In an hour or so, Grace pointed the Englishman’s boy to the Cypress Hills lying athwart the brown horizon, a low bench of hazy blue, darker than the sky. By mid-morning they had reached the foot of these hills miraculously heaped on the prairie, an astonishing blue-green elevation on a sallow plain. Hardwick called a brief halt to admonish his men to look sharp, keep their eyes peeled for the Blackfoot, Saulteaux, Cree, and Assiniboine, for whom the hills were a favourite hunting ground and haunt. As he talked, the men fingered their guns, eyes warily scanning hills darkly shaded with green bands of spruce and lodgepole, interspersed with the paler green of newly leafed poplar and willow.
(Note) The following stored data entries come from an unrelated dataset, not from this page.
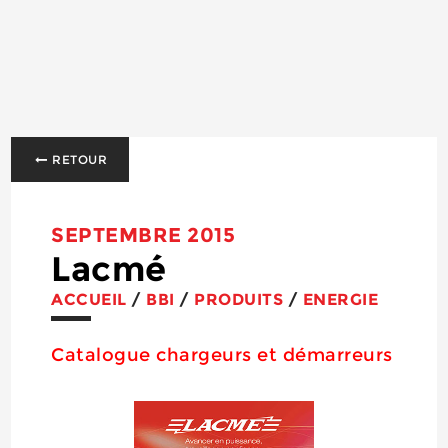
RETOUR
SEPTEMBRE 2015
Lacmé
ACCUEIL
/
BBI
/
PRODUITS
/
ENERGIE
Catalogue chargeurs et démarreurs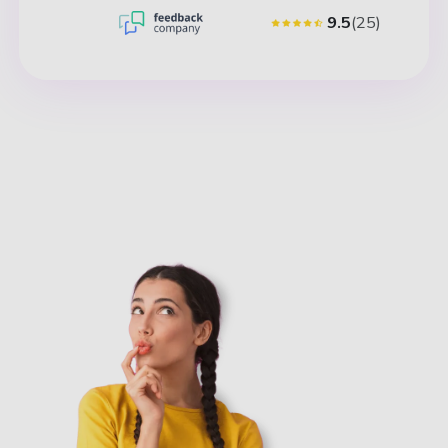
9.5
(25)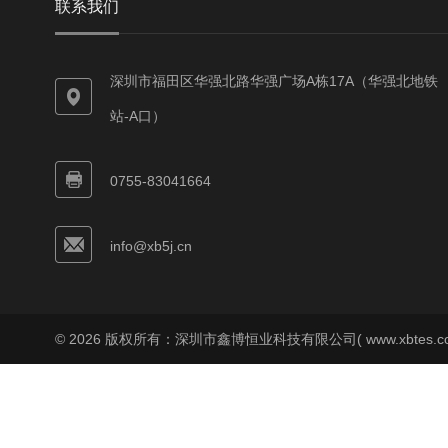
联系我们
深圳市福田区华强北路华强广场A栋17A（华强北地铁
站-A口）
0755-83041664
info@xb5j.cn
© 2026 版权所有：深圳市鑫博恒业科技有限公司( www.xbtes.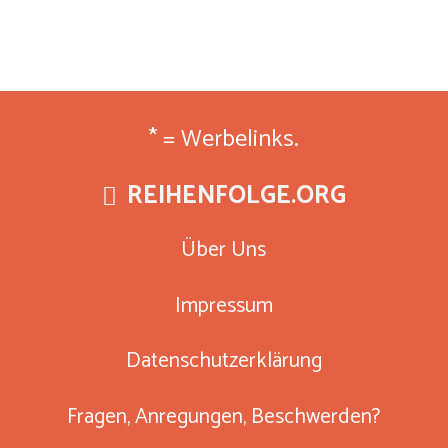
* = Werbelinks.
REIHENFOLGE.ORG
Über Uns
Impressum
Datenschutzerklärung
Fragen, Anregungen, Beschwerden?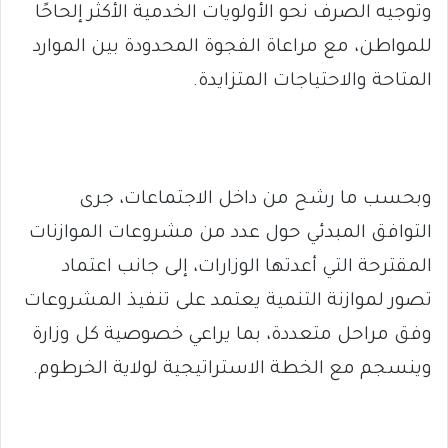
وتوجيه الصرف نحو الأولويات الخدمية الأكثر إلحاحًا
للمواطن، مع مراعاة الفجوة المحدودة بين الموارد
المتاحة والاحتياجات المتزايدة.
وبحسب ما رشح من داخل الاجتماعات، جرى
التوافق المبدئي حول عدد من مشروعات الموازنات
المقترحة التي أعدتها الوزارات، إلى جانب اعتماد
تصور لموازنة التنمية يعتمد على تنفيذ المشروعات
وفق مراحل متعددة، بما يراعي خصوصية كل وزارة
وينسجم مع الخطة الاستراتيجية لولاية الخرطوم.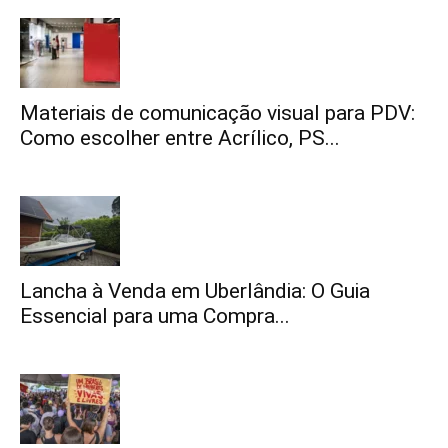
Materiais de comunicação visual para PDV:
Como escolher entre Acrílico, PS...
Lancha à Venda em Uberlândia: O Guia
Essencial para uma Compra...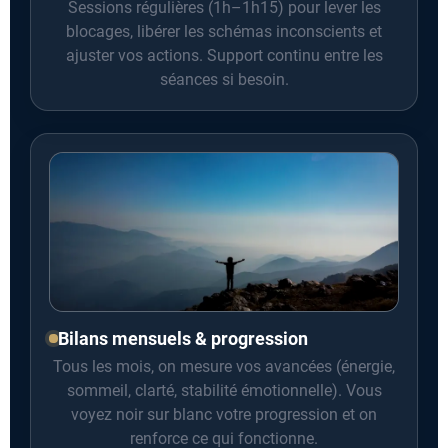
Sessions régulières (1h–1h15) pour lever les
blocages, libérer les schémas inconscients et
ajuster vos actions. Support continu entre les
séances si besoin.
Bilans mensuels & progression
Tous les mois, on mesure vos avancées (énergie,
sommeil, clarté, stabilité émotionnelle). Vous
voyez noir sur blanc votre progression et on
renforce ce qui fonctionne.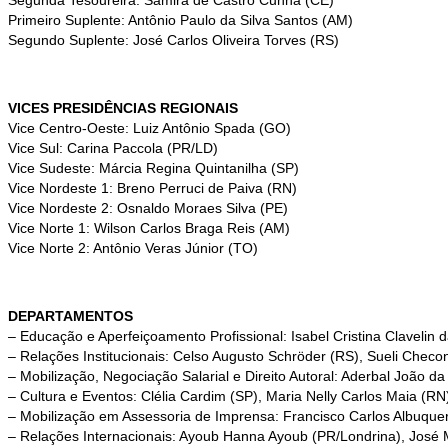
Segunda Tesoureira: Samira de Castro Cunha (CE)
Primeiro Suplente: Antônio Paulo da Silva Santos (AM)
Segundo Suplente: José Carlos Oliveira Torves (RS)
VICES PRESIDÊNCIAS REGIONAIS
Vice Centro-Oeste: Luiz Antônio Spada (GO)
Vice Sul: Carina Paccola (PR/LD)
Vice Sudeste: Márcia Regina Quintanilha (SP)
Vice Nordeste 1: Breno Perruci de Paiva (RN)
Vice Nordeste 2: Osnaldo Moraes Silva (PE)
Vice Norte 1: Wilson Carlos Braga Reis (AM)
Vice Norte 2: Antônio Veras Júnior (TO)
DEPARTAMENTOS
– Educação e Aperfeiçoamento Profissional: Isabel Cristina Clavelin
– Relações Institucionais: Celso Augusto Schröder (RS), Sueli Checon
– Mobilização, Negociação Salarial e Direito Autoral: Aderbal João d
– Cultura e Eventos: Clélia Cardim (SP), Maria Nelly Carlos Maia (RN)
– Mobilização em Assessoria de Imprensa: Francisco Carlos Albuquer
– Relações Internacionais: Ayoub Hanna Ayoub (PR/Londrina), José 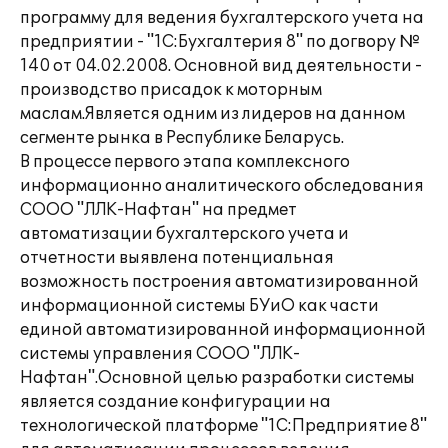
программу для ведения бухгалтерского учета на
предприятии - "1С:Бухгалтерия 8" по догвору №
140 от 04.02.2008. Основной вид деятельности -
производство присадок к моторным
маслам.Является одним из лидеров на данном
сегменте рынка в Республике Беларусь.
В процессе первого этапа комплексного
информационно аналитического обследования
СООО "ЛЛК-Нафтан" на предмет
автоматизации бухгалтерского учета и
отчетности выявлена потенциальная
возможность построения автоматизированной
информационной системы БУиО как части
единой автоматизированной информационной
системы управления СООО "ЛЛК-
Нафтан".Основной целью разработки системы
является создание конфигурации на
технологической платформе "1С:Предприятие 8"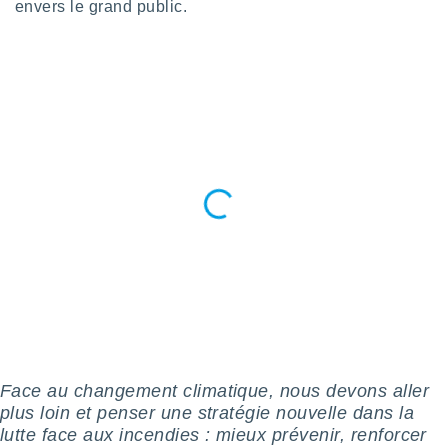
envers le grand public.
tre
ement,
enaires
s des
 des
nts
 ou des
gies
es pour
 accéder
r des
lles
ue votre
r ce site
 IP et
ifiants
es.
Face au changement climatique, nous devons aller
plus loin et penser une stratégie nouvelle dans la
eurs
lutte face aux incendies : mieux prévenir, renforcer
traiter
Then they began to climb, steering to open
uplands spattered with yellow cinquefoil, avoiding the spreading skirts of timber that might hold raiding parties of Indians ready to pounce. This slow procession winding its way to the Power Trading Company post run by Abe Farwell on Battle Creek moved more cautiously, more watchfully than before, the wolfers flicking their eyes right and left, a few twisting round in their saddles to toss hurried glances back over their shoulders.